JRGS Reunion - July 2013

Left-to-right: Andrew Brown, Peter Ward, Dave Anderson, Richard Swann,
Søren Brightman
, Gordon Foster and Grahame Hadden.

JRGS Reunion - July 2013

Left-to-right: Søren Brightman chatting with Keith Chaplin and his wife Annette, who were reached via Skype.

 Click on either image to view a full-size version.
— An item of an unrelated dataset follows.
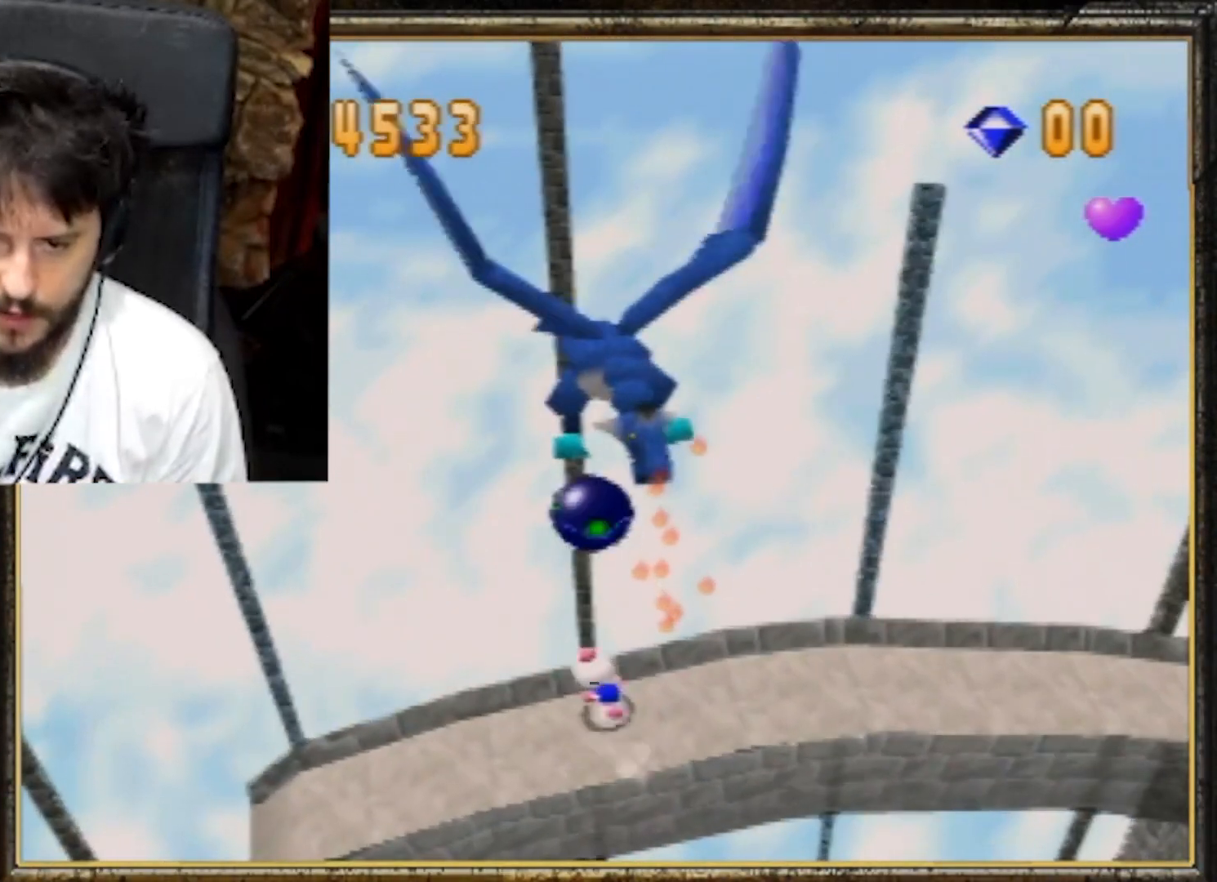
{"buttons": [], "left_stick": "down", "events": [[33, "A", "up"], [33, "B", "up"], [133, "Z", "down"], [233, "left_stick", "down-left"], [300, "Z", "up"], [400, "left_stick", "down"]]}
   By the way, I was only at JRGS from September 1968 until January 1971 for the sixth form in Lower and Upper Sixth Science Alpha, and a repeat half of a third-year sixth form, as I failed A Levels the first time in the summer of 1970. (And the second time the following January, for that matter!) But, all things being equal, I have not done too bad! After JRGS I joined the BBC.
   Keith Chaplin and I were mates - we grew up together; he's one year younger than me, but lived across the street from me in Ashburton Avenue and we both went to Ashburton Infants and juniors. I went to Ashburton Secondary Modern from 1963 to 1968 and did O Levels there, coming up to John Ruskin for A Levels in September 1968, while Keith went straight to John Ruskin for A Levels.
   FYI: We were also in contact with Dave Calderwood
(JRGS 1964-71). He was in the same class/year as Keith, Dave and Søren, etc, but is now living in the Pyrenees and couldn't make it.

Grahame Hadden, Hampton, Middlesex, September 2013 Email

David Anderson (JRGS 1964-71) adds: Can I please ask that our classmates and good friends Dennis O`Neil and Mike Coppen - who "disappeared" shortly after leaving JRGS and haven't been heard of since - get in touch if they see this! We would love to hear from them.
   Several of us are off to Dave Calderwood's converted barn in the Pyrenees mountains in Spain this weekend for his 61st Birthday Bash. It was postponed from last year - the Big 6-0 - as the barn was not then habitable. That may well be another story for The Mill!

Richard Swann adds: I was never at John Ruskin but I have known Keith Chaplin (and, by association, all these other reprobates) since the first day at Ashburton Infants School.

 

 Ian Macdonald (JRGS 1958-65) reports on renovations to a favorite public house...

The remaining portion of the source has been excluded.